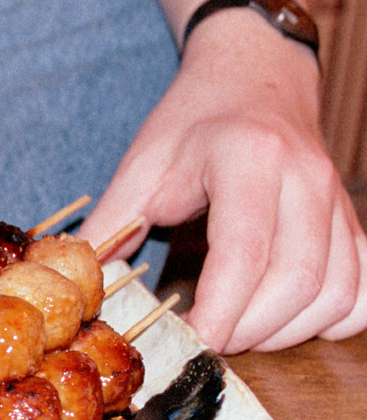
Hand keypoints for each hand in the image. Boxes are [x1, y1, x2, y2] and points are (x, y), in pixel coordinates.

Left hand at [80, 17, 366, 353]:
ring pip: (334, 292)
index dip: (221, 310)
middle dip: (248, 330)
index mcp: (247, 159)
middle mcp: (304, 179)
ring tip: (237, 333)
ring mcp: (337, 201)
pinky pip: (360, 288)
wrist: (254, 76)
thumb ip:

(TASK BRIEF):
All lines in the entries above that hold the word "hand" need to be copied.

(RESULT BELOW):
Hand keypoints for each hand in the image. Boxes are [x1, y1, x2, y2] and points are (x, y), in pixel coordinates.
Left hand at [80, 17, 366, 353]:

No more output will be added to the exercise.